Trade mark Bill to have Net effect?

TRADE mark legislation should be able to protect Internet domain names in just the same way as up to now it has protected names…

TRADE mark legislation should be able to protect Internet domain names in just the same way as up to now it has protected names used in relation to products," an intellectual property expert told a recent meeting of the Trinity Institute in Dublin.

Amendment to our trade mark law in Ireland is long overdue," Carol Plunkett of solicitors A&L Goodbody told the meeting in Trinity College. "But by Easter it is expected that we will have an almost state of the art legislation." The Trade Marks Bill currently going through the Oireachtas protects names in respect of services, she said. From April 1st it will also be possible to apply to the new Trade Marks Office in Alicante in Spain for registration of one's trade mark throughout the EU.

On the Internet, she said, "many companies have discovered that their most valuable trade marks and service marks have been reserved by third parties. The most famous of these have been in the USA and include Coke.com, McDonalds.Com and Hertz. Com. Apparently in the US, fewer than 30 per cent of the largest companies have claimed their names as Internet addresses, leaving over 70 per cent of them exposed to Internet sharks taking over their names. Although the concept of a domain name is of course relatively new, the idea of third parties using famous names is anything but".
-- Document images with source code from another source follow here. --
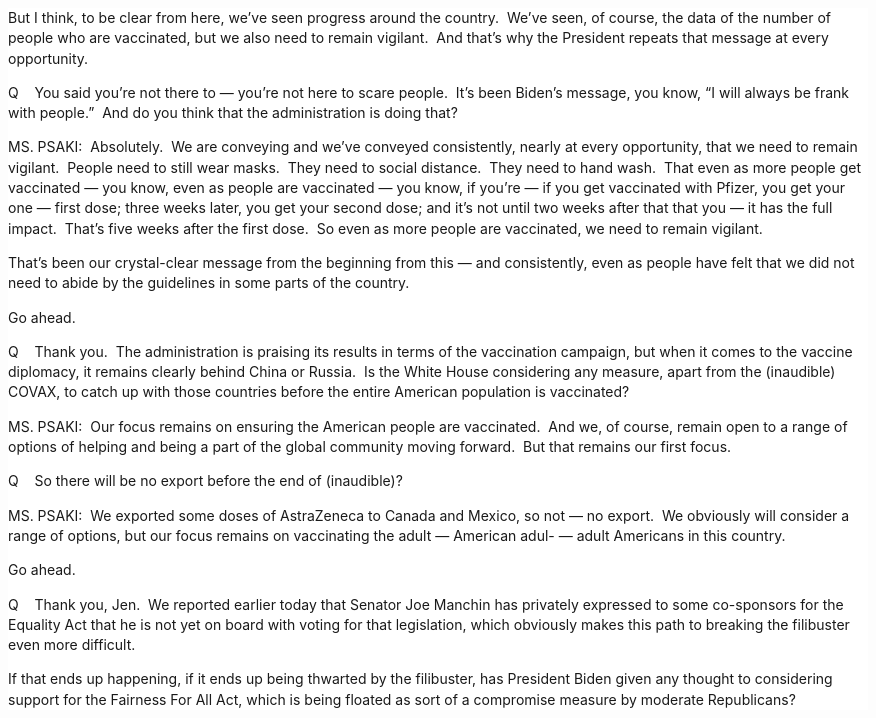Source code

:But I think, to be clear from here, we’ve seen progress around the
country.  We’ve seen, of course, the data of the number of people who
are vaccinated, but we also need to remain vigilant.  And that’s why the
President repeats that message at every opportunity.

Q    You said you’re not there to — you’re not here to scare people. 
It’s been Biden’s message, you know, “I will always be frank with
people.”  And do you think that the administration is doing that?

MS. PSAKI:  Absolutely.  We are conveying and we’ve conveyed
consistently, nearly at every opportunity, that we need to remain
vigilant.  People need to still wear masks.  They need to social
distance.  They need to hand wash.  That even as more people get
vaccinated — you know, even as people are vaccinated — you know, if
you’re — if you get vaccinated with Pfizer, you get your one — first
dose; three weeks later, you get your second dose; and it’s not until
two weeks after that that you — it has the full impact.  That’s five
weeks after the first dose.  So even as more people are vaccinated, we
need to remain vigilant.

That’s been our crystal-clear message from the beginning from this — and
consistently, even as people have felt that we did not need to abide by
the guidelines in some parts of the country.

Go ahead. 

Q    Thank you.  The administration is praising its results in terms of
the vaccination campaign, but when it comes to the vaccine diplomacy, it
remains clearly behind China or Russia.  Is the White House considering
any measure, apart from the (inaudible) COVAX, to catch up with those
countries before the entire American population is vaccinated?

MS. PSAKI:  Our focus remains on ensuring the American people are
vaccinated.  And we, of course, remain open to a range of options of
helping and being a part of the global community moving forward.  But
that remains our first focus.

Q    So there will be no export before the end of (inaudible)?

MS. PSAKI:  We exported some doses of AstraZeneca to Canada and Mexico,
so not — no export.  We obviously will consider a range of options, but
our focus remains on vaccinating the adult — American adul- — adult
Americans in this country.

Go ahead.

Q    Thank you, Jen.  We reported earlier today that Senator Joe Manchin
has privately expressed to some co-sponsors for the Equality Act that he
is not yet on board with voting for that legislation, which obviously
makes this path to breaking the filibuster even more difficult.

If that ends up happening, if it ends up being thwarted by the
filibuster, has President Biden given any thought to considering support
for the Fairness For All Act, which is being floated as sort of a
compromise measure by moderate Republicans?
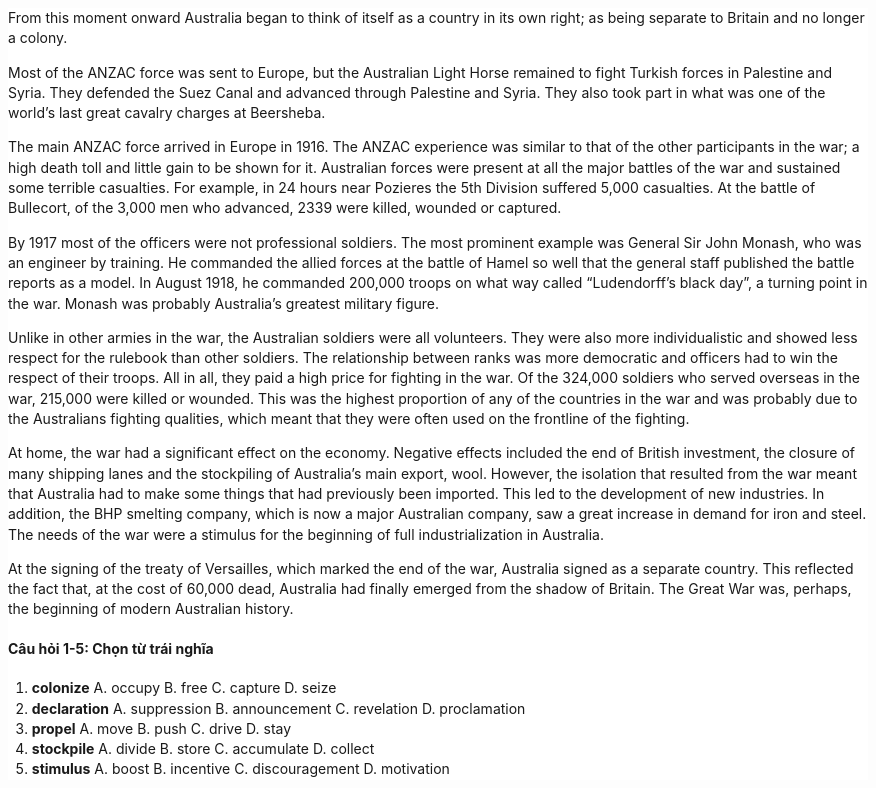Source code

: From this moment onward Australia began to think of itself as a country in its own right; as being separate to Britain and no longer a colony.

Most of the ANZAC force was sent to Europe, but the Australian Light Horse remained to fight Turkish forces in Palestine and Syria. They defended the Suez Canal and advanced through Palestine and Syria. They also took part in what was one of the world’s last great cavalry charges at Beersheba.

The main ANZAC force arrived in Europe in 1916. The ANZAC experience was similar to that of the other participants in the war; a high death toll and little gain to be shown for it. Australian forces were present at all the major battles of the war and sustained some terrible casualties. For example, in 24 hours near Pozieres the 5th Division suffered 5,000 casualties. At the battle of Bullecort, of the 3,000 men who advanced, 2339 were killed, wounded or captured.

By 1917 most of the officers were not professional soldiers. The most prominent example was General Sir John Monash, who was an engineer by training. He commanded the allied forces at the battle of Hamel so well that the general staff published the battle reports as a model. In August 1918, he commanded 200,000 troops on what way called “Ludendorff’s black day”, a turning point in the war. Monash was probably Australia’s greatest military figure.

Unlike in other armies in the war, the Australian soldiers were all volunteers. They were also more individualistic and showed less respect for the rulebook than other soldiers. The relationship between ranks was more democratic and officers had to win the respect of their troops. All in all, they paid a high price for fighting in the war. Of the 324,000 soldiers who served overseas in the war, 215,000 were killed or wounded. This was the highest proportion of any of the countries in the war and was probably due to the Australians fighting qualities, which meant that they were often used on the frontline of the fighting.

At home, the war had a significant effect on the economy. Negative effects included the end of British investment, the closure of many shipping lanes and the stockpiling of Australia’s main export, wool. However, the isolation that resulted from the war meant that Australia had to make some things that had previously been imported. This led to the development of new industries. In addition, the BHP smelting company, which is now a major Australian company, saw a great increase in demand for iron and steel. The needs of the war were a stimulus for the beginning of full industrialization in Australia.

At the signing of the treaty of Versailles, which marked the end of the war, Australia signed as a separate country. This reflected the fact that, at the cost of 60,000 dead, Australia had finally emerged from the shadow of Britain. The Great War was, perhaps, the beginning of modern Australian history.

#### Câu hỏi 1-5: Chọn từ trái nghĩa

1.  **colonize**
    A. occupy
    B. free
    C. capture
    D. seize
2.  **declaration**
    A. suppression
    B. announcement
    C. revelation
    D. proclamation
3.  **propel**
    A. move
    B. push
    C. drive
    D. stay
4.  **stockpile**
    A. divide
    B. store
    C. accumulate
    D. collect
5.  **stimulus**
    A. boost
    B. incentive
    C. discouragement
    D. motivation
Ms Plunkett, who is director of A & L Goodbody's Intellectual Property Law Unit, said that since the 1960s many Irish companies had been incorporated with names and registered trade marks to go with them before multinationals had opened branches in Ireland, and then succeeded in obtaining payment to change their names. "History is repeating itself on the Internet, and companies should be careful not to be caught out," she said.